ATLANTIC Simon Winchester (Harper Press, £25)
If he had lived in the 18th century, Winchester could have been a buccaneer, wielding his literary sword with poetic licence. The pirate in him, quaint and quirky and delving into the most unlikely hollows of nature — sometimes centred on disaster as in his excellent volcanic Krakatoa — is evident in this study of the Atlantic, in which he uncovers a whole host of vicissitudes with which we may be familiar but to which Winchester adds his foraging touch.
Enlightened by the geography — the “pond” was shaped 190 million years ago — we are in for a rollicking voyage of the many events that have made the ocean both a lifeline through trade and infamous through slavery. Cape Coast Castle, with its “door of no return”, which was visited by a President Obama a year or so ago, is highlighted by a famous trial there which saw 54 pirates hanged from the cannons on the castle walls while African captives rescued from their slave ships by a British patrol were actually entombed in the notorious dungeons and then sent across the sea again in chains to labour in the Americas.

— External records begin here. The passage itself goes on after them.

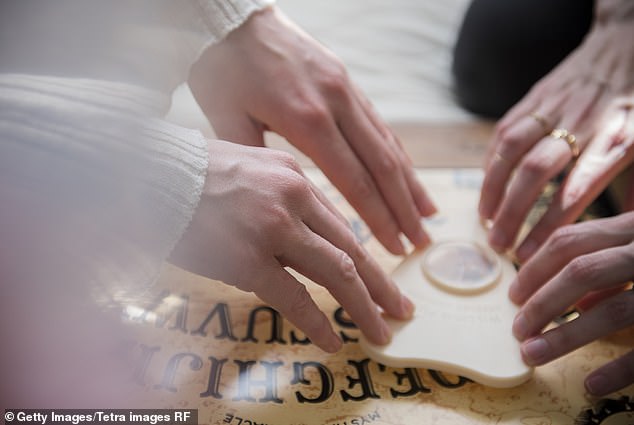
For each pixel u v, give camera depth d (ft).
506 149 1.84
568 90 1.91
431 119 2.24
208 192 1.51
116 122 1.48
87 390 1.56
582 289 1.58
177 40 1.72
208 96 1.77
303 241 1.52
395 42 2.49
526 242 1.79
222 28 1.72
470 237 1.85
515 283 1.71
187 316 1.73
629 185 1.90
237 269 1.51
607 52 1.94
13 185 1.43
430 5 2.60
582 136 1.85
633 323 1.57
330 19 2.56
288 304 1.54
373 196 1.74
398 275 1.77
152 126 1.51
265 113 1.74
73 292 1.49
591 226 1.64
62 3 1.66
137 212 1.46
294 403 1.60
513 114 1.95
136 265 1.47
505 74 2.18
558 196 1.79
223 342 1.69
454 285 1.73
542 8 2.13
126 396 1.59
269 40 1.75
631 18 1.96
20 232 1.44
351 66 2.40
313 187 1.60
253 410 1.59
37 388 1.53
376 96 2.31
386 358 1.64
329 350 1.59
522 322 1.64
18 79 1.51
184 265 1.54
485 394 1.62
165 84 1.71
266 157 1.56
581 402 1.61
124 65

Of course, as Britannia rules the waves, we learn a lot about galleons and seamen like Nelson, who gave the nation unprecedented supremacy in colonial times, and the submarine battles of the Second World War (stressing the sinking of the Lusitania). But at the same time we discover more about the earlier exploration of America — almost certainly the first crossing was made by the Viking Leif Eriksson, some 500 years before Columbus’s great adventure. Winchester regales us with his personal journey as well, from the time he took a romantic trip across the Atlantic aboard one of the three White Empresses. Travelling with him is a delight, as he continues to act as a beacon shining on a saga of war, exploration, industry and settlement.